• Work order
Revise everything from the start of the lines down to the line containing "61: (1042, 591)" by putting "upper-left" in place of "top-left", and leave every other part unchanged.

(Records shown Opens)

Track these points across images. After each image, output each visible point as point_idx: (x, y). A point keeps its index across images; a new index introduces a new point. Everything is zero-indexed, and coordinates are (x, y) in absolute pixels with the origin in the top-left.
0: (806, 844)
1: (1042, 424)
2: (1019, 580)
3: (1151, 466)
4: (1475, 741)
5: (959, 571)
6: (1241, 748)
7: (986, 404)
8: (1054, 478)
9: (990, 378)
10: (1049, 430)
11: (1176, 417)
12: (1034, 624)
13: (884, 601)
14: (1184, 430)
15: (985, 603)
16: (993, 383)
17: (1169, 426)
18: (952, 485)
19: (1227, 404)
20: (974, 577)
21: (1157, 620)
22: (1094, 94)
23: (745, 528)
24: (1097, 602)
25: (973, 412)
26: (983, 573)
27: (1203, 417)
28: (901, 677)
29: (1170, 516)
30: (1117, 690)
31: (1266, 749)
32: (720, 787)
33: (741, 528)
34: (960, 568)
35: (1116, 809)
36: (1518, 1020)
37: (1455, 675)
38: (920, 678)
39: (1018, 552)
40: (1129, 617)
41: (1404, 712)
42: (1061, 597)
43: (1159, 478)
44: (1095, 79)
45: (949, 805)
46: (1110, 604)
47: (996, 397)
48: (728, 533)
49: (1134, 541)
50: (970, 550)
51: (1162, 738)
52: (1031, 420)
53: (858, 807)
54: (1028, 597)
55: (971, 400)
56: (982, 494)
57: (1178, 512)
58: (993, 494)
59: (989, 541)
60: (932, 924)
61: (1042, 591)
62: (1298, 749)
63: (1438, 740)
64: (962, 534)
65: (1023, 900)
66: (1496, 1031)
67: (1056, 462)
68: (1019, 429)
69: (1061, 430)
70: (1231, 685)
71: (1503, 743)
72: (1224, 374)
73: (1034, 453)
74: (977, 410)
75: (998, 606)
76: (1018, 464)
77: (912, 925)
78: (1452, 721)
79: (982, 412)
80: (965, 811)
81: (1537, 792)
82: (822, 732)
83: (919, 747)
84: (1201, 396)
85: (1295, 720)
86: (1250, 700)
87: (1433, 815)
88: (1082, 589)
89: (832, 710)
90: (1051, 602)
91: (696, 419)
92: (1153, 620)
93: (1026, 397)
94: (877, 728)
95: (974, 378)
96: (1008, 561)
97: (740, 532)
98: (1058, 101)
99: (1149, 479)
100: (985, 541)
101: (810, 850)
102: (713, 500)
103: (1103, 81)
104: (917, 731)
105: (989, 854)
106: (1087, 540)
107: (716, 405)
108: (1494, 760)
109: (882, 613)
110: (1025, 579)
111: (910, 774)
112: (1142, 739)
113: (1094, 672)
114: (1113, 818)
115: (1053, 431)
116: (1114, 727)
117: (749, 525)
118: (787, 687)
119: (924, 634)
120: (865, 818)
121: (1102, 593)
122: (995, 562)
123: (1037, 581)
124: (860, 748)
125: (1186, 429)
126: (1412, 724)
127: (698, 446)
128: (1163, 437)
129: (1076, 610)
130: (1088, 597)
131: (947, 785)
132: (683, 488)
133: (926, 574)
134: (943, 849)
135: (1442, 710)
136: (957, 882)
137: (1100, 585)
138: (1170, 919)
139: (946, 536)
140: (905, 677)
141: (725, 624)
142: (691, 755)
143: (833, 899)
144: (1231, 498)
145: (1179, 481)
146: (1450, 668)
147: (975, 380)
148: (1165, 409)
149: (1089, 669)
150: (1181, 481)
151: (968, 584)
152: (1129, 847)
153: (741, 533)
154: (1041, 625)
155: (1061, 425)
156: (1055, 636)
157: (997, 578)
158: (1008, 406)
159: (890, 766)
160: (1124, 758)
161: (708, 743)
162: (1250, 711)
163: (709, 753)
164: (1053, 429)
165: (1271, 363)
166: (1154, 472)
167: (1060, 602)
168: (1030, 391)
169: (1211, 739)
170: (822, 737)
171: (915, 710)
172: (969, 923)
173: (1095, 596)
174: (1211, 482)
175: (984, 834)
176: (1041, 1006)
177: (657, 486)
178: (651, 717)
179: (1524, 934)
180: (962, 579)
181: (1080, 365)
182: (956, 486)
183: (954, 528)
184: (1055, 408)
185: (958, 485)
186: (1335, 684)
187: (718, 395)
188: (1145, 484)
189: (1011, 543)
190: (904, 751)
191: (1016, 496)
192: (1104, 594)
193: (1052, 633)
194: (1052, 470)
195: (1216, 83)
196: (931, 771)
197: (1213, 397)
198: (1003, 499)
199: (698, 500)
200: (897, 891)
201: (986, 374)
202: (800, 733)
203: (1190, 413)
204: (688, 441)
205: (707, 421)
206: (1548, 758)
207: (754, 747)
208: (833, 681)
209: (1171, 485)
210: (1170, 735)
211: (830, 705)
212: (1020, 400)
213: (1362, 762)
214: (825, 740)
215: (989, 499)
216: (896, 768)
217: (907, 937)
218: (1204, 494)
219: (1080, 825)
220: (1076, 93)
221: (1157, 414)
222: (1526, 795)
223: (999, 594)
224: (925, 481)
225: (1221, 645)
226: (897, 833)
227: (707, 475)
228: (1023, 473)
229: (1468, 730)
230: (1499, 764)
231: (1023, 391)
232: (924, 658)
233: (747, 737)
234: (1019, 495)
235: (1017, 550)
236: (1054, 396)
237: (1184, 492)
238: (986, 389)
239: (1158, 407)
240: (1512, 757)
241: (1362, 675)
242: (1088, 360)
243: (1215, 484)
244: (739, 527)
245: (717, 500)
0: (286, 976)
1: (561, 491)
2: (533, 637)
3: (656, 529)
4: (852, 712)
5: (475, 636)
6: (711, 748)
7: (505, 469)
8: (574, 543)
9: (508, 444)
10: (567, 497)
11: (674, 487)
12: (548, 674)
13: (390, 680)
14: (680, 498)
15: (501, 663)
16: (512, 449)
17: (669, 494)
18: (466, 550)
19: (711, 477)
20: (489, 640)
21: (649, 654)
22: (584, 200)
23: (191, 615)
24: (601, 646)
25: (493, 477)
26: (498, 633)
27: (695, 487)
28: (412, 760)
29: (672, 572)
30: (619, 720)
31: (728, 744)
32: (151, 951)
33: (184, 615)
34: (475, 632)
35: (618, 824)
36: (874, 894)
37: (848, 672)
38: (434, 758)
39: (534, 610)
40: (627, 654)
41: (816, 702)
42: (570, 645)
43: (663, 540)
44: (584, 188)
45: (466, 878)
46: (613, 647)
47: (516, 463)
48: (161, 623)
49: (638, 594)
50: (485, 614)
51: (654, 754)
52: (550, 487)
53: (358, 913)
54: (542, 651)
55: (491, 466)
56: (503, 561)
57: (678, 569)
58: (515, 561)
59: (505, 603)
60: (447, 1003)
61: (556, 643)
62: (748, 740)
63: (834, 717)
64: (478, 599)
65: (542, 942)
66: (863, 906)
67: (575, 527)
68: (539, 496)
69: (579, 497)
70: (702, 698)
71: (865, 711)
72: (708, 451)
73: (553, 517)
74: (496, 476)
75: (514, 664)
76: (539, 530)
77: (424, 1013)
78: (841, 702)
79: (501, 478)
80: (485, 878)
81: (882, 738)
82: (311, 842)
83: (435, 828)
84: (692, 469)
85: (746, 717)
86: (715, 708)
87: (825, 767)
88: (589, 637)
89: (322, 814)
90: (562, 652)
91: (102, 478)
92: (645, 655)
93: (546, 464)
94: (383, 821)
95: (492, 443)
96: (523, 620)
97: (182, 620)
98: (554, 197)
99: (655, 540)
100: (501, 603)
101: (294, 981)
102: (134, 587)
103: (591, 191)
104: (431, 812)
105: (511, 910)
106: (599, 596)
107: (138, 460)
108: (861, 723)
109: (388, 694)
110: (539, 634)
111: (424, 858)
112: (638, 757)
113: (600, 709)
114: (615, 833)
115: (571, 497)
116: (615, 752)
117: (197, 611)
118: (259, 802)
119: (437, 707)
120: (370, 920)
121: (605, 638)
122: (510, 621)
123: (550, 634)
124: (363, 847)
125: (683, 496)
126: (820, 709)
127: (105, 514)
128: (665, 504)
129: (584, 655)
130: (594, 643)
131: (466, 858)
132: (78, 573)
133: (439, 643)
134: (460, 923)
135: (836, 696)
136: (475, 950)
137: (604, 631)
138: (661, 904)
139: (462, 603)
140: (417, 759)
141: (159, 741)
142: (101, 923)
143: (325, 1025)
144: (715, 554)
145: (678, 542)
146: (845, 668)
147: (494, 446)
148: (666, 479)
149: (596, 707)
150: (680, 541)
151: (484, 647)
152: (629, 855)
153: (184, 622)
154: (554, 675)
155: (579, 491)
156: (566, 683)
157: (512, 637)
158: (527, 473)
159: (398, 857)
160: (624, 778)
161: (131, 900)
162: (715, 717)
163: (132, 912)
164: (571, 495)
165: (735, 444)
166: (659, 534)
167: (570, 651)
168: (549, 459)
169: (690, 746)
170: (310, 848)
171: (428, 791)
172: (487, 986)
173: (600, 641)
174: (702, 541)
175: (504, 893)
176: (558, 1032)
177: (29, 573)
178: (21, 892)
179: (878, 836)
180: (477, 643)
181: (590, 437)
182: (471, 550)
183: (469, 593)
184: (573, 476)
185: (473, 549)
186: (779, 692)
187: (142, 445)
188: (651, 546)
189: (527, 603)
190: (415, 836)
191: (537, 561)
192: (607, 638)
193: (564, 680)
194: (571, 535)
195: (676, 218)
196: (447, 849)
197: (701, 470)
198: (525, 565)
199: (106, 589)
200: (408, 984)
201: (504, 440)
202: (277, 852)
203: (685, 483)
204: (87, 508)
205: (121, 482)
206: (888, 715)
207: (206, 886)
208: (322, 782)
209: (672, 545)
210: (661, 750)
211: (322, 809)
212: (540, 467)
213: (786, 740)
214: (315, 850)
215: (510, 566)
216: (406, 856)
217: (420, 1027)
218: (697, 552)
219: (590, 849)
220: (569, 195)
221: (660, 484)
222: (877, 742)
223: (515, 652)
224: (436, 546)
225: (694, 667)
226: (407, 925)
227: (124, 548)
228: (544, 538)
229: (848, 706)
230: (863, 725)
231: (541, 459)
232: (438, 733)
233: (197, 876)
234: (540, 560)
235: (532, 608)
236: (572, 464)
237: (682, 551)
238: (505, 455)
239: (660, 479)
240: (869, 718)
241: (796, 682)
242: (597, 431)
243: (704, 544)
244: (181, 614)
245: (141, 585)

(Records shown Closes)

• Solved problem
Track these points across images. After each image, output each visible point as point_idx: (x, y). A point keeps its index across images; a new index introduces a new point. Everything is zero-indexed, and coordinates are (x, y) in absolute pixels with the origin in the upper-left.
0: (806, 844)
1: (1042, 424)
2: (1019, 580)
3: (1151, 466)
4: (1475, 741)
5: (959, 571)
6: (1241, 748)
7: (986, 404)
8: (1054, 478)
9: (990, 378)
10: (1049, 430)
11: (1176, 417)
12: (1034, 624)
13: (884, 601)
14: (1184, 430)
15: (985, 603)
16: (993, 383)
17: (1169, 426)
18: (952, 485)
19: (1227, 404)
20: (974, 577)
21: (1157, 620)
22: (1094, 94)
23: (745, 528)
24: (1097, 602)
25: (973, 412)
26: (983, 573)
27: (1203, 417)
28: (901, 677)
29: (1170, 516)
30: (1117, 690)
31: (1266, 749)
32: (720, 787)
33: (741, 528)
34: (960, 568)
35: (1116, 809)
36: (1518, 1020)
37: (1455, 675)
38: (920, 678)
39: (1018, 552)
40: (1129, 617)
41: (1404, 712)
42: (1061, 597)
43: (1159, 478)
44: (1095, 79)
45: (949, 805)
46: (1110, 604)
47: (996, 397)
48: (728, 533)
49: (1134, 541)
50: (970, 550)
51: (1162, 738)
52: (1031, 420)
53: (858, 807)
54: (1028, 597)
55: (971, 400)
56: (982, 494)
57: (1178, 512)
58: (993, 494)
59: (989, 541)
60: (932, 924)
61: (1042, 591)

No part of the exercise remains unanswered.